Joint altitude and beamwidth optimization for LEO satellite-based IoT constellation

Low Earth Orbit (LEO) satellite-based Internet of Things (IoT) has become a hot topic in IoT networks due to the ability of global coverage, especially in remote areas. How to design a commercial LEO satellite-based constellation to meet the IoT traffic requirement remains an open problem. In this paper, we propose a throughput optimization algorithm for LEO satellite-based IoT networks meanwhile reducing the number of LEO satellite. Based on stochastic geometry theory, a closed-form expression is derived for the throughput of a dynamic LEO satellite-based IoT networks when LEO satellite equips with capture effect (CE) receiver and successive interference cancelation (SIC) receiver, respectively. Furthermore, a joint altitude and beamwidth optimization problem is formulated under the constraint of Walker constellation to optimize the throughput and the number of LEO satellites. To solve this multi-objective optimization problem, we design an iterative non-dominated sorting genetic algorithm II (NSGA-II) for the rapid development of IoT traffic. Simulation results show that our proposed algorithm can effectively improve the throughput performance of random access (RA) protocol in LEO satellite-based IoT networks compared to benchmark problems.

****

» Work task 1
Using the abstract on LEO satellite IoT constellations, decide whether each statement agrees with it. Answer yes or no, and quote the deciding words.
(a) A closed-form throughput expression is derived using stochastic geometry.
(b) The joint altitude and beamwidth problem is formulated under the constraint of a Walker constellation.
(c) The proposed algorithm aims to increase the number of LEO satellites.
» Work task 2
Answer these questions from the abstract on LEO satellite IoT constellations.
(a) Which two receivers are considered for the LEO satellite?
(b) What algorithm is designed to solve the multi-objective optimization problem?
(c) The simulations show improved throughput for which protocol?
» Work task 3
Rewrite the paragraph of the abstract on LEO satellite IoT constellations that begins "Low Earth Orbit (LEO) satellite-based Internet of Things" as a short list that keeps its main facts.

****

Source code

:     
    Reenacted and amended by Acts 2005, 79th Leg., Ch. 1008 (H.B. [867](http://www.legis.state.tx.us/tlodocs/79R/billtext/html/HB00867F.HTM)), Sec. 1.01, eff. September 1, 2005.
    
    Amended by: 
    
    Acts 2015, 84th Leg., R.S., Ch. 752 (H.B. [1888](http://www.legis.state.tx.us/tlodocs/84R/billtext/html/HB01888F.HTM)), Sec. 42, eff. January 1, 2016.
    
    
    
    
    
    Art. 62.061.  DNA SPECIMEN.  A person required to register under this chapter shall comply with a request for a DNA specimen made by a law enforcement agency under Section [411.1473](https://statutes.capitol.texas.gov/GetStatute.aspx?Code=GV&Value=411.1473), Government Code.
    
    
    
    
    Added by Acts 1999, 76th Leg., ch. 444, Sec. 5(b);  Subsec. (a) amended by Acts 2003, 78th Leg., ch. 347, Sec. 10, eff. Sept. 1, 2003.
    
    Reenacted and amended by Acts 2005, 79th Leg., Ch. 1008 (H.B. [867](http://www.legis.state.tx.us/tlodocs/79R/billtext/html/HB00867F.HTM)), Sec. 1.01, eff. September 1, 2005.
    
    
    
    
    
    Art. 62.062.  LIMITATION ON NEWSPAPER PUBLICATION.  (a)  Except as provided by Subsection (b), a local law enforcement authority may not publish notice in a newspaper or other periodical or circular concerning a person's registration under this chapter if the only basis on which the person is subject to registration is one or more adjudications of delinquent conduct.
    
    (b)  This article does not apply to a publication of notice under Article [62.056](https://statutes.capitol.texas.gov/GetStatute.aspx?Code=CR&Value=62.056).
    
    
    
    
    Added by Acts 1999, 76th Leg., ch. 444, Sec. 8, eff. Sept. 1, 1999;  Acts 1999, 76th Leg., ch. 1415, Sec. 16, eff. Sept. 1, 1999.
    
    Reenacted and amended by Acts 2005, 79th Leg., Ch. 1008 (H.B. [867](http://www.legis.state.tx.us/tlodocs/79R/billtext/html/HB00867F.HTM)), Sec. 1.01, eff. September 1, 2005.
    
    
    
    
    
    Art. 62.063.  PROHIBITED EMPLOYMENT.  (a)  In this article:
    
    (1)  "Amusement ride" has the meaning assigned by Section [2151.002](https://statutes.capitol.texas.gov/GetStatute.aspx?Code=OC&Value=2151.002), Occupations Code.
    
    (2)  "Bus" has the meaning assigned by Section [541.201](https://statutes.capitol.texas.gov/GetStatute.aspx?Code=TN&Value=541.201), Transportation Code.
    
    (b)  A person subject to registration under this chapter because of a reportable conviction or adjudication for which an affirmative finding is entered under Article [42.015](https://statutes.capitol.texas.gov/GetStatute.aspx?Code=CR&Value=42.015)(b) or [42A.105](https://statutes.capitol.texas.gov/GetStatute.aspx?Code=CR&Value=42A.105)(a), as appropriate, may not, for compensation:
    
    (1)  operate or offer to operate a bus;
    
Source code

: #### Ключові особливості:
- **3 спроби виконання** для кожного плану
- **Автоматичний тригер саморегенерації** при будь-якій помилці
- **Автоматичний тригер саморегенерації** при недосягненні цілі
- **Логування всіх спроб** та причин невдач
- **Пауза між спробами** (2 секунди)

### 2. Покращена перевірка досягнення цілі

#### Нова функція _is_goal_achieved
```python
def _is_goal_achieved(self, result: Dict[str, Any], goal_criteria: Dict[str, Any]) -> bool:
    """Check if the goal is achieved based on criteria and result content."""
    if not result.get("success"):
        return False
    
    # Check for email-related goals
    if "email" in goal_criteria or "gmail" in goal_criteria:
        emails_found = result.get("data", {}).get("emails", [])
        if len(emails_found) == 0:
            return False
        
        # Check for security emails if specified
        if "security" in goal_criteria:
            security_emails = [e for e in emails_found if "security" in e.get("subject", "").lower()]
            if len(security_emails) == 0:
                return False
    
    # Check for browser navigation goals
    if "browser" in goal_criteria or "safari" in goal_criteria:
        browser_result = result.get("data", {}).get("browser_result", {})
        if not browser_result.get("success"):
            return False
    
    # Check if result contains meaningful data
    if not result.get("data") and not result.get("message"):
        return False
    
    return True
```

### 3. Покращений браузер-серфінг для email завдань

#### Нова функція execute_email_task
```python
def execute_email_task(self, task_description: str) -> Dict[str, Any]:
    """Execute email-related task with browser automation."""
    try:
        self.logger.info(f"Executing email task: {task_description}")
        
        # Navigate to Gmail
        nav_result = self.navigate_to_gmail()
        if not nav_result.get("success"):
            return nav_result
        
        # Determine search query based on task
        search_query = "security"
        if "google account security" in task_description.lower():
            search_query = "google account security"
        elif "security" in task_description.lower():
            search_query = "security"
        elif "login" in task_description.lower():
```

****

» Worked solution 1
(a) Yes: "Based on stochastic geometry theory, a closed-form expression is derived for the throughput"
(b) Yes: "a joint altitude and beamwidth optimization problem is formulated under the constraint of Walker constellation"
(c) No: "meanwhile reducing the number of LEO satellite"

» Worked solution 2
(a) A capture effect (CE) receiver and a successive interference cancelation (SIC) receiver.
(b) An iterative non-dominated sorting genetic algorithm II (NSGA-II).
(c) The random access (RA) protocol.

» Worked solution 3
- LEO satellite-based IoT draws interest because it offers global coverage, especially in remote areas.
- How to design a commercial LEO constellation that meets IoT traffic needs is still an open problem.
- The paper proposes an algorithm that optimizes throughput while reducing the number of LEO satellites.
- Using stochastic geometry, it derives a closed-form throughput expression for satellites with a CE receiver and for satellites with a SIC receiver.
- It formulates a joint altitude and beamwidth optimization problem under a Walker constellation constraint, targeting both throughput and satellite count.
- An iterative NSGA-II solves this multi-objective problem.
- Simulations show better random access (RA) throughput than the benchmark problems.